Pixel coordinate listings
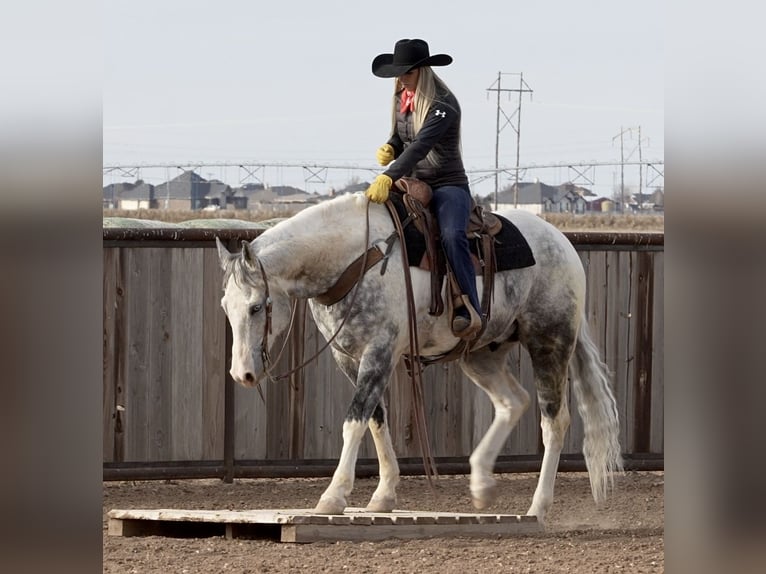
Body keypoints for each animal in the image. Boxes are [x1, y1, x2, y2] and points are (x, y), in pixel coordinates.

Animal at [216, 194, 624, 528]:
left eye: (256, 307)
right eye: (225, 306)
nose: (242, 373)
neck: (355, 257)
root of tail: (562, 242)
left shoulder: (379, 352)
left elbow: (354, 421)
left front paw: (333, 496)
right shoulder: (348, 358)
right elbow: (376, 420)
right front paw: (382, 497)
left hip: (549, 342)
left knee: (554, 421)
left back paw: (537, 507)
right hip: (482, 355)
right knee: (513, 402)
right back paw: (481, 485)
...
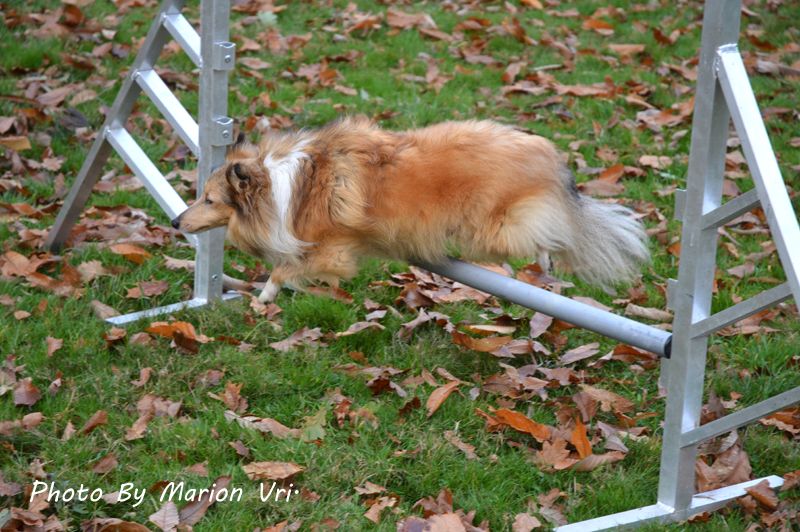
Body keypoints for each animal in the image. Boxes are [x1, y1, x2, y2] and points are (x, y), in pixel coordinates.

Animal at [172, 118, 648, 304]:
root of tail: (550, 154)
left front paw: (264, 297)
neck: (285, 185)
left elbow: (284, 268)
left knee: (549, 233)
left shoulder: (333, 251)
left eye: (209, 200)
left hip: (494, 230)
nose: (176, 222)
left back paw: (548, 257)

### Task requirements
Using the data above, extract exactly the lines from the one that holds "right eye: (225, 306)" to the one that holds "right back paw: (481, 485)", both ends included, and no others.

### Solution to this exercise
right eye: (225, 306)
nose: (242, 373)
neck: (355, 257)
root of tail: (562, 242)
left shoulder: (379, 352)
left elbow: (354, 421)
left front paw: (333, 496)
right shoulder: (348, 358)
right elbow: (376, 420)
right front paw: (382, 497)
left hip: (549, 342)
left knee: (554, 421)
left back paw: (537, 507)
right hip: (482, 355)
right knee: (513, 402)
right back paw: (481, 485)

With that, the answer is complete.